EXCERPTED RECORDS —

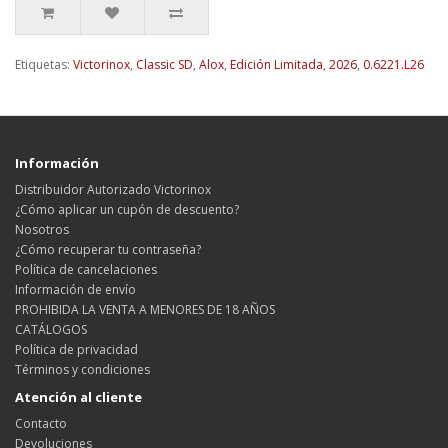
Etiquetas:
Victorinox
,
Classic SD
,
Alox
,
Edición Limitada
,
2026
,
0.6221.L26
Información
Distribuidor Autorizado Victorinox
¿Cómo aplicar un cupón de descuento?
Nosotros
¿Cómo recuperar tu contraseña?
Política de cancelaciones
Información de envío
PROHIBIDA LA VENTA A MENORES DE 18 AÑOS
CATÁLOGOS
Política de privacidad
Términos y condiciones
Atención al cliente
Contacto
Devoluciones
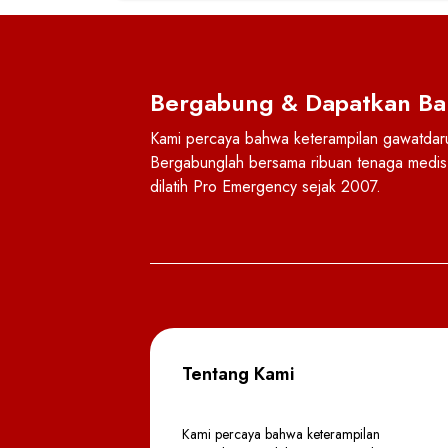
Bergabung & Dapatkan Ba
Kami percaya bahwa keterampilan gawatdarur
Bergabunglah bersama ribuan tenaga medis 
dilatih Pro Emergency sejak 2007.
Tentang Kami
Kami percaya bahwa keterampilan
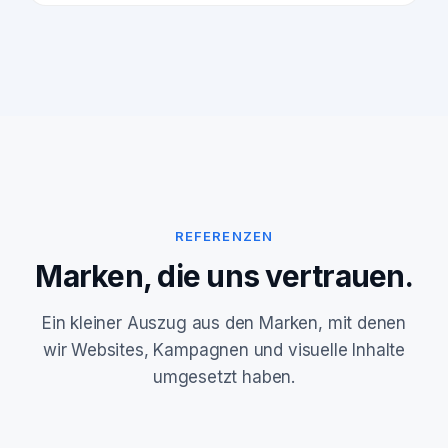
REFERENZEN
Marken, die uns vertrauen.
Ein kleiner Auszug aus den Marken, mit denen
wir Websites, Kampagnen und visuelle Inhalte
umgesetzt haben.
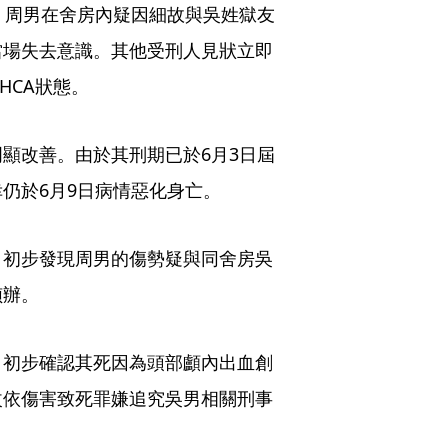
，周男在舍房內疑因細故與吳姓獄友
當場失去意識。其他受刑人見狀立即
HCA狀態。
顯改善。由於其刑期已於6月3日屆
仍於6月9日病情惡化身亡。
，初步發現周男的傷勢疑與同舍房吳
偵辦。
，初步確認其死因為頭部顱內出血創
改依傷害致死罪嫌追究吳男相關刑事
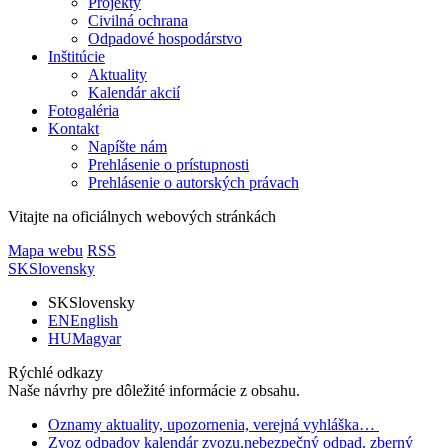
Projekty
Civilná ochrana
Odpadové hospodárstvo
Inštitúcie
Aktuality
Kalendár akcií
Fotogaléria
Kontakt
Napíšte nám
Prehlásenie o prístupnosti
Prehlásenie o autorských právach
Vitajte na oficiálnych webových stránkách
Mapa webu
RSS
SK
Slovensky
SK
Slovensky
EN
English
HU
Magyar
Rýchlé odkazy
Naše návrhy pre dôležité informácie z obsahu.
Oznamy
aktuality, upozornenia, verejná vyhláška…
Zvoz odpadov
kalendár zvozu,nebezpečný odpad, zberný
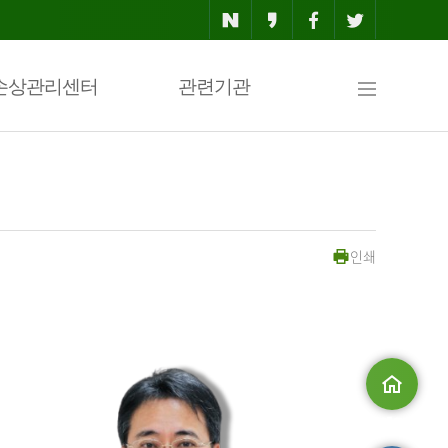
사
손상관리센터
관련기관
이
인쇄
트
맵
메인으로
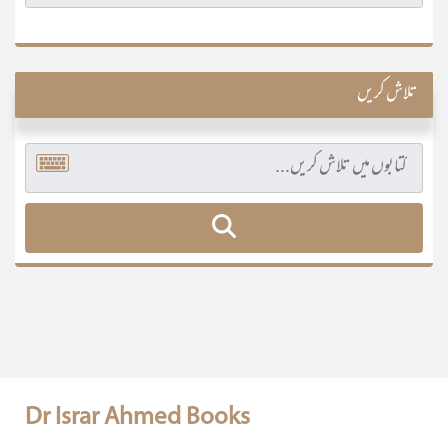
تلاش کریں
Dr Israr Ahmed Books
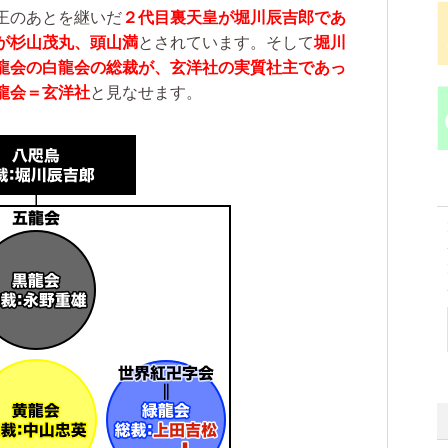
のあとを継いだ
２代目裏天皇が堀川辰吉郎であ
が杉山茂丸、頭山満
とされています。そして
堀川
龍会の白龍会の総裁が、玄洋社の実質社主であっ
龍会＝玄洋社
と見なせます。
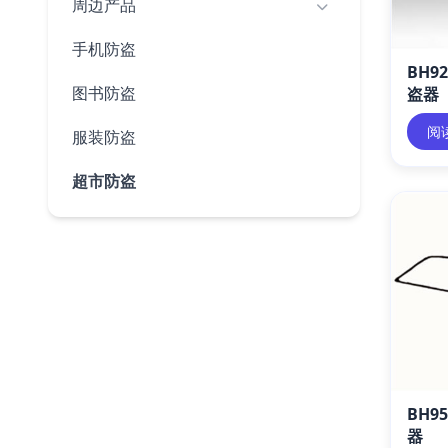
周边产品
手机防盗
BH9
图书防盗
盗器
阅
服装防盗
超市防盗
BH9
器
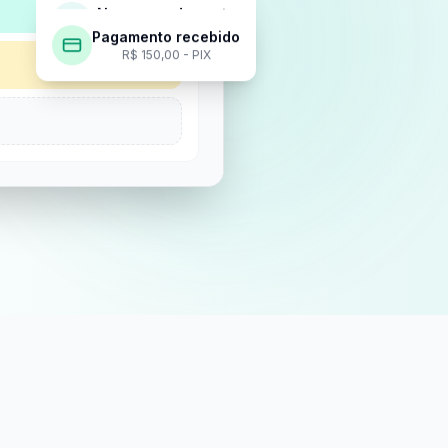
Novo agendamento
Cliente agendou sozinho
Pagamento recebido
R$ 150,00 - PIX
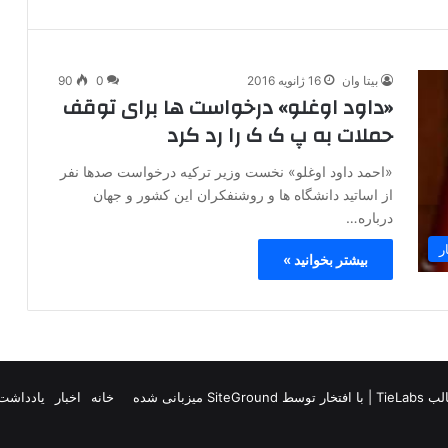
بیتا وان
16 ژانویه 2016
0
90
«داود اوغلو» درخواست ها برای توقف
حملات به پ ک ک را رد کرد
«احمد داود اوغلو» نخست وزیر ترکیه درخواست صدها نفر
از اساتید دانشگاه ها و روشنفکران این کشور و جهان
درباره…
ر
بیشتر بخوانید »
TieLab
| با افتخار توسط
SiteGround
میزبانی شده
خانه
اخبار
یادداشت 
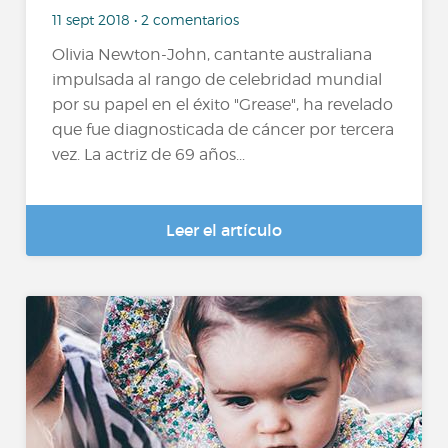
11 sept 2018 • 2 comentarios
Olivia Newton-John, cantante australiana
impulsada al rango de celebridad mundial
por su papel en el éxito "Grease", ha revelado
que fue diagnosticada de cáncer por tercera
vez. La actriz de 69 años...
Leer el artículo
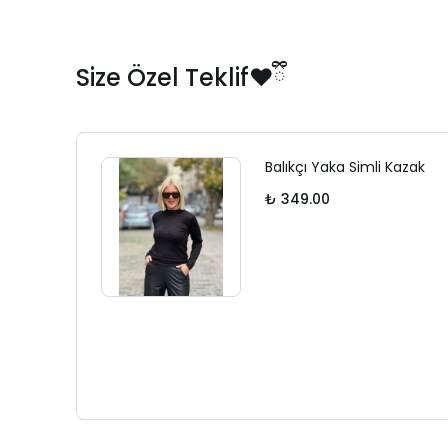
Size Özel Teklif❤️ྀི
Balıkçı Yaka Simli Kazak
₺ 349.00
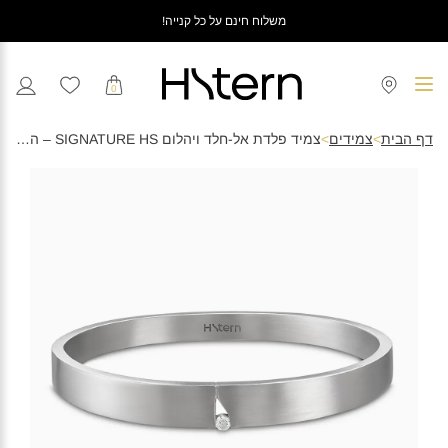
משלוח חינם על כל קנייה!
0
דף הבית
>
צמידים
>
צמיד פלדת אל-חלד ויהלום SIGNATURE HS – היקף גדול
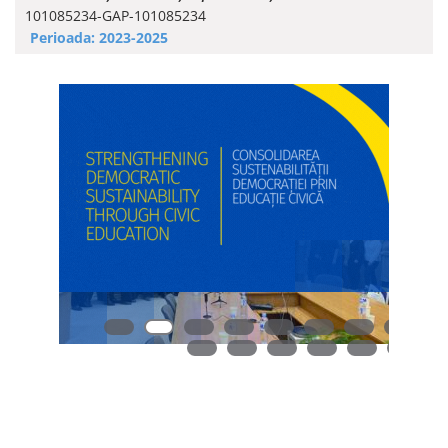
101085234-GAP-101085234
Perioada: 2023-2025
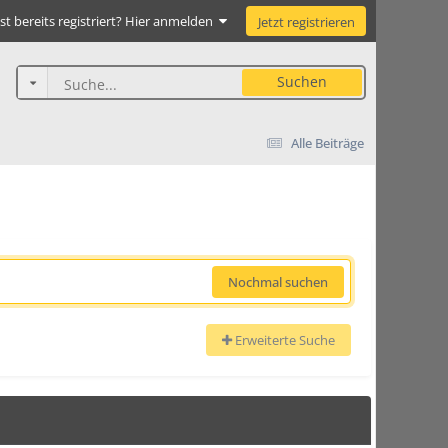
st bereits registriert? Hier anmelden
Jetzt registrieren
Suchen
Alle Beiträge
Nochmal suchen
Erweiterte Suche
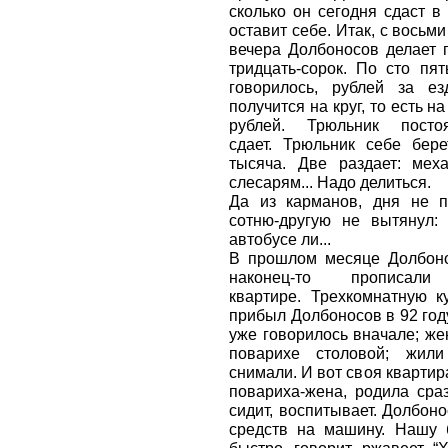
сколько он сегодня сдаст в 
оставит себе. Итак, с восьм
вечера Долбоносов делает 
тридцать-сорок. По сто пят
говорилось, рублей за ез
получится на круг, то есть на
рублей. Трюльник пост
сдает. Трюльник себе бере
тысяча. Две раздает: меха
слесарям... Надо делиться.
Да из карманов, дня не п
сотню-другую не вытянул:
автобусе ли...
В прошлом месяце Долбоно
наконец-то прописа
квартире. Трехкомнатную к
прибыл Долбоносов в 92 году
уже говорилось вначале; же
поварихе столовой; жили
снимали. И вот своя квартир
повариха-жена, родила сра
сидит, воспитывает. Долбон
средств на машину. Нашу б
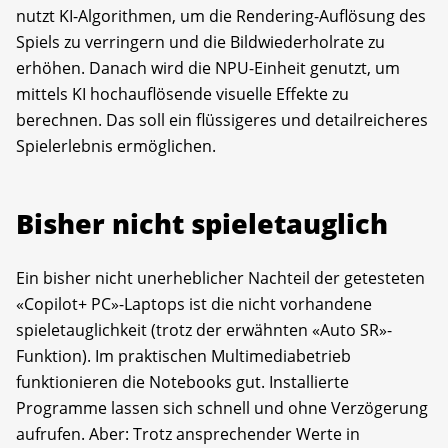
nutzt KI-Algorithmen, um die Rendering-Auflösung des
Spiels zu verringern und die Bildwiederholrate zu
erhöhen. Danach wird die NPU-Einheit genutzt, um
mittels KI hochauflösende visuelle Effekte zu
berechnen. Das soll ein flüssigeres und detailreicheres
Spielerlebnis ermöglichen.
Bisher nicht spieletauglich
Ein bisher nicht unerheblicher Nachteil der getesteten
«Copilot+ PC»-Laptops ist die nicht vorhandene
spieletauglichkeit (trotz der erwähnten «Auto SR»-
Funktion). Im praktischen Multimediabetrieb
funktionieren die Notebooks gut. Installierte
Programme lassen sich schnell und ohne Verzögerung
aufrufen. Aber: Trotz ansprechender Werte in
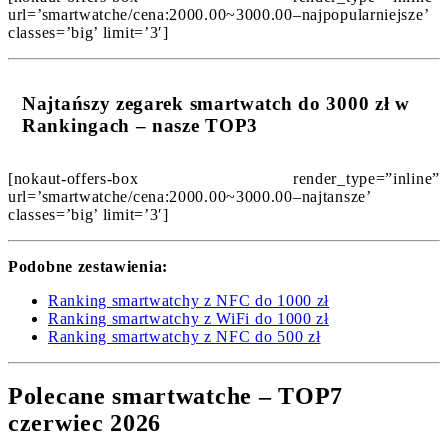
url=’smartwatche/cena:2000.00~3000.00–najpopularniejsze’
classes=’big’ limit=’3′]
Najtańszy zegarek smartwatch do 3000 zł w
Rankingach – nasze TOP3
[nokaut-offers-box render_type=”inline”
url=’smartwatche/cena:2000.00~3000.00–najtansze’
classes=’big’ limit=’3′]
Podobne zestawienia:
Ranking smartwatchy z NFC do 1000 zł
Ranking smartwatchy z WiFi do 1000 zł
Ranking smartwatchy z NFC do 500 zł
Polecane smartwatche – TOP7
czerwiec 2026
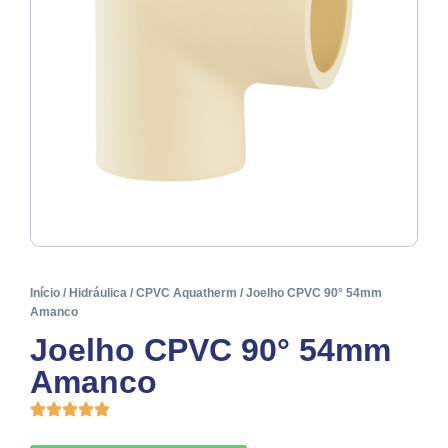
Início
/
Hidráulica
/
CPVC Aquatherm
/ Joelho CPVC 90° 54mm
Amanco
Joelho CPVC 90° 54mm
Amanco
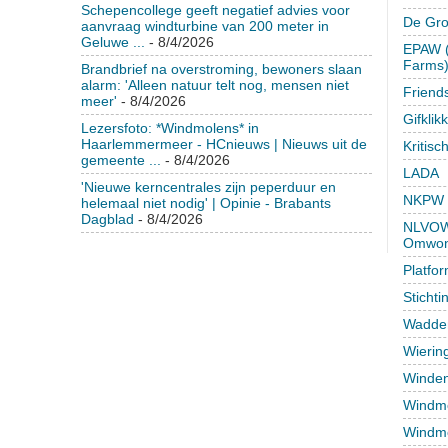
Schepencollege geeft negatief advies voor
De Gr
aanvraag windturbine van 200 meter in
Geluwe ...
- 8/4/2026
EPAW (
Farms
Brandbrief na overstroming, bewoners slaan
alarm: 'Alleen natuur telt nog, mensen niet
Friend
meer'
- 8/4/2026
Gifklik
Lezersfoto: *Windmolens* in
Haarlemmermeer - HCnieuws | Nieuws uit de
Kritisc
gemeente ...
- 8/4/2026
LADA
'Nieuwe kerncentrales zijn peperduur en
NKPW
helemaal niet nodig' | Opinie - Brabants
Dagblad
- 8/4/2026
NLVOW 
Omwon
Platfo
Sticht
Wadden
Wierin
Winden
Windmo
Windmo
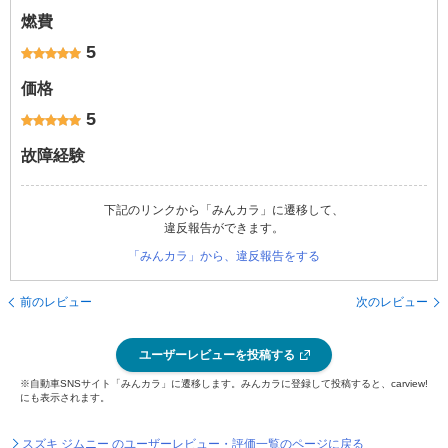
燃費
5
価格
5
故障経験
下記のリンクから「みんカラ」に遷移して、
違反報告ができます。
「みんカラ」から、違反報告をする
前のレビュー
次のレビュー
ユーザーレビューを投稿する
※自動車SNSサイト「みんカラ」に遷移します。みんカラに登録して投稿すると、carview!
にも表示されます。
スズキ ジムニー のユーザーレビュー・評価一覧のページに戻る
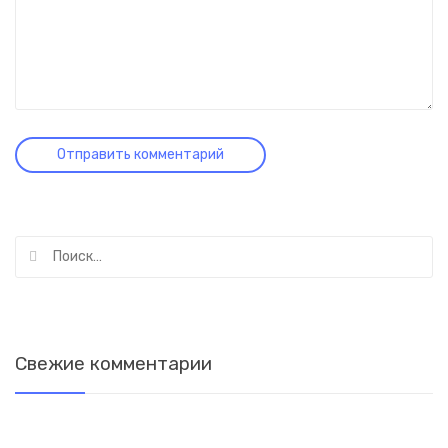
Найти:
Свежие комментарии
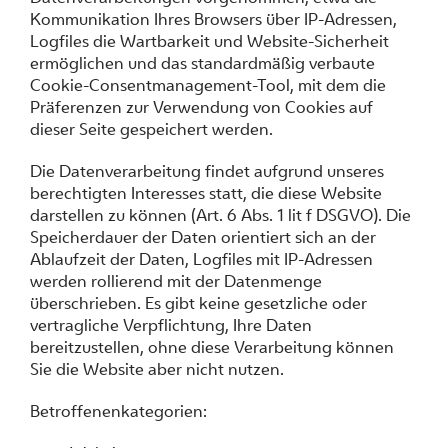
Kommunikation Ihres Browsers über IP-Adressen,
Logfiles die Wartbarkeit und Website-Sicherheit
ermöglichen und das standardmäßig verbaute
Cookie-Consentmanagement-Tool, mit dem die
Präferenzen zur Verwendung von Cookies auf
dieser Seite gespeichert werden.
Die Datenverarbeitung findet aufgrund unseres
berechtigten Interesses statt, die diese Website
darstellen zu können (Art. 6 Abs. 1 lit f DSGVO). Die
Speicherdauer der Daten orientiert sich an der
Ablaufzeit der Daten, Logfiles mit IP-Adressen
werden rollierend mit der Datenmenge
überschrieben. Es gibt keine gesetzliche oder
vertragliche Verpflichtung, Ihre Daten
bereitzustellen, ohne diese Verarbeitung können
Sie die Website aber nicht nutzen.
Betroffenenkategorien:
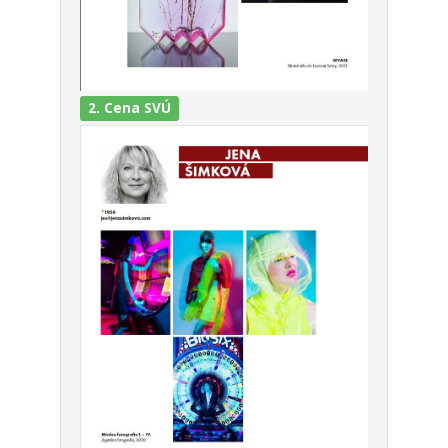
2. Cena SVÚ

DIRECTIONS FOR THIS TASK — Transcribe the records above exactly, without images.

TASK ANSWER —
Etiquetas:
Victorinox
,
Classic SD
,
Alox
,
Edición Limitada
,
2026
,
0.6221.L26
Información
Distribuidor Autorizado Victorinox
¿Cómo aplicar un cupón de descuento?
Nosotros
¿Cómo recuperar tu contraseña?
Política de cancelaciones
Información de envío
PROHIBIDA LA VENTA A MENORES DE 18 AÑOS
CATÁLOGOS
Política de privacidad
Términos y condiciones
Atención al cliente
Contacto
Devoluciones
Bergabung & Dapatkan Ba
Kami percaya bahwa keterampilan gawatdarur
Bergabunglah bersama ribuan tenaga medis 
dilatih Pro Emergency sejak 2007.
Tentang Kami
Kami percaya bahwa keterampilan
REFERENZEN
Marken, die uns vertrauen.
Ein kleiner Auszug aus den Marken, mit denen
wir Websites, Kampagnen und visuelle Inhalte
umgesetzt haben.
，周男在舍房內疑因細故與吳姓獄友
當場失去意識。其他受刑人見狀立即
HCA狀態。
顯改善。由於其刑期已於6月3日屆
仍於6月9日病情惡化身亡。
，初步發現周男的傷勢疑與同舍房吳
偵辦。
，初步確認其死因為頭部顱內出血創
改依傷害致死罪嫌追究吳男相關刑事
Projekty
Civilná ochrana
Odpadové hospodárstvo
Inštitúcie
Aktuality
Kalendár akcií
Fotogaléria
Kontakt
Napíšte nám
Prehlásenie o prístupnosti
Prehlásenie o autorských právach
Vitajte na oficiálnych webových stránkách
Mapa webu
RSS
SK
Slovensky
SK
Slovensky
EN
English
HU
Magyar
Rýchlé odkazy
Naše návrhy pre dôležité informácie z obsahu.
Oznamy
aktuality, upozornenia, verejná vyhláška…
Zvoz odpadov
kalendár zvozu,nebezpečný odpad, zberný
사
손상관리센터
관련기관
이
인쇄
트
맵
메인으로
تلاش کریں
Dr Israr Ahmed Books
のあとを継いだ
２代目裏天皇が堀川辰吉郎であ
が杉山茂丸、頭山満
とされています。そして
堀川
龍会の白龍会の総裁が、玄洋社の実質社主であっ
龍会＝玄洋社
と見なせます。
周边产品
手机防盗
BH9
图书防盗
盗器
阅
服装防盗
超市防盗
BH9
器
Novo agendamento
Cliente agendou sozinho
Pagamento recebido
R$ 150,00 - PIX
بیتا وان
16 ژانویه 2016
0
90
«داود اوغلو» درخواست ها برای توقف
حملات به پ ک ک را رد کرد
«احمد داود اوغلو» نخست وزیر ترکیه درخواست صدها نفر
از اساتید دانشگاه ها و روشنفکران این کشور و جهان
درباره…
ر
بیشتر بخوانید »
TieLab
| با افتخار توسط
SiteGround
میزبانی شده
خانه
اخبار
یادداشت 
11 sept 2018 • 2 comentarios
Olivia Newton-John, cantante australiana
impulsada al rango de celebridad mundial
por su papel en el éxito "Grease", ha revelado
que fue diagnosticada de cáncer por tercera
vez. La actriz de 69 años...
Leer el artículo
Size Özel Teklif❤️ྀི
Balıkçı Yaka Simli Kazak
₺ 349.00
משלוח חינם על כל קנייה!
0
דף הבית
>
צמידים
>
צמיד פלדת אל-חלד ויהלום SIGNATURE HS – היקף גדול
101085234-GAP-101085234
Perioada: 2023-2025
st bereits registriert? Hier anmelden
Jetzt registrieren
Suchen
Alle Beiträge
Nochmal suchen
Erweiterte Suche
сколько он сегодня сдаст в 
оставит себе. Итак, с восьм
вечера Долбоносов делает 
тридцать-сорок. По сто пят
говорилось, рублей за ез
получится на круг, то есть на
рублей. Трюльник пост
сдает. Трюльник себе бере
тысяча. Две раздает: меха
слесарям... Надо делиться.
Да из карманов, дня не п
сотню-другую не вытянул:
автобусе ли...
В прошлом месяце Долбоно
наконец-то прописа
квартире. Трехкомнатную к
прибыл Долбоносов в 92 году
уже говорилось вначале; же
поварихе столовой; жили
снимали. И вот своя квартир
повариха-жена, родила сра
сидит, воспитывает. Долбон
средств на машину. Нашу б
nutzt KI-Algorithmen, um die Rendering-Auflösung des
Spiels zu verringern und die Bildwiederholrate zu
erhöhen. Danach wird die NPU-Einheit genutzt, um
mittels KI hochauflösende visuelle Effekte zu
berechnen. Das soll ein flüssigeres und detailreicheres
Spielerlebnis ermöglichen.
Bisher nicht spieletauglich
Ein bisher nicht unerheblicher Nachteil der getesteten
«Copilot+ PC»-Laptops ist die nicht vorhandene
spieletauglichkeit (trotz der erwähnten «Auto SR»-
Funktion). Im praktischen Multimediabetrieb
funktionieren die Notebooks gut. Installierte
Programme lassen sich schnell und ohne Verzögerung
aufrufen. Aber: Trotz ansprechender Werte in
url=’smartwatche/cena:2000.00~3000.00–najpopularniejsze’
classes=’big’ limit=’3′]
Najtańszy zegarek smartwatch do 3000 zł w
Rankingach – nasze TOP3
[nokaut-offers-box render_type=”inline”
url=’smartwatche/cena:2000.00~3000.00–najtansze’
classes=’big’ limit=’3′]
Podobne zestawienia:
Ranking smartwatchy z NFC do 1000 zł
Ranking smartwatchy z WiFi do 1000 zł
Ranking smartwatchy z NFC do 500 zł
Polecane smartwatche – TOP7
czerwiec 2026
Início
/
Hidráulica
/
CPVC Aquatherm
/ Joelho CPVC 90° 54mm
Amanco
Joelho CPVC 90° 54mm
Amanco
Schepencollege geeft negatief advies voor
De Gr
aanvraag windturbine van 200 meter in
Geluwe ...
- 8/4/2026
EPAW (
Farms
Brandbrief na overstroming, bewoners slaan
alarm: 'Alleen natuur telt nog, mensen niet
Friend
meer'
- 8/4/2026
Gifklik
Lezersfoto: *Windmolens* in
Haarlemmermeer - HCnieuws | Nieuws uit de
Kritisc
gemeente ...
- 8/4/2026
LADA
'Nieuwe kerncentrales zijn peperduur en
NKPW
helemaal niet nodig' | Opinie - Brabants
Dagblad
- 8/4/2026
NLVOW 
Omwon
Platfo
Sticht
Wadden
Wierin
Winden
Windmo
Windmo
燃費
5
価格
5
故障経験
下記のリンクから「みんカラ」に遷移して、
違反報告ができます。
「みんカラ」から、違反報告をする
前のレビュー
次のレビュー
ユーザーレビューを投稿する
※自動車SNSサイト「みんカラ」に遷移します。みんカラに登録して投稿すると、carview!
にも表示されます。
スズキ ジムニー のユーザーレビュー・評価一覧のページに戻る
Найти:
Свежие комментарии
Kommunikation Ihres Browsers über IP-Adressen,
Logfiles die Wartbarkeit und Website-Sicherheit
ermöglichen und das standardmäßig verbaute
Cookie-Consentmanagement-Tool, mit dem die
Präferenzen zur Verwendung von Cookies auf
dieser Seite gespeichert werden.
Die Datenverarbeitung findet aufgrund unseres
berechtigten Interesses statt, die diese Website
darstellen zu können (Art. 6 Abs. 1 lit f DSGVO). Die
Speicherdauer der Daten orientiert sich an der
Ablaufzeit der Daten, Logfiles mit IP-Adressen
werden rollierend mit der Datenmenge
überschrieben. Es gibt keine gesetzliche oder
vertragliche Verpflichtung, Ihre Daten
bereitzustellen, ohne diese Verarbeitung können
Sie die Website aber nicht nutzen.
Betroffenenkategorien:
2. Cena SVÚ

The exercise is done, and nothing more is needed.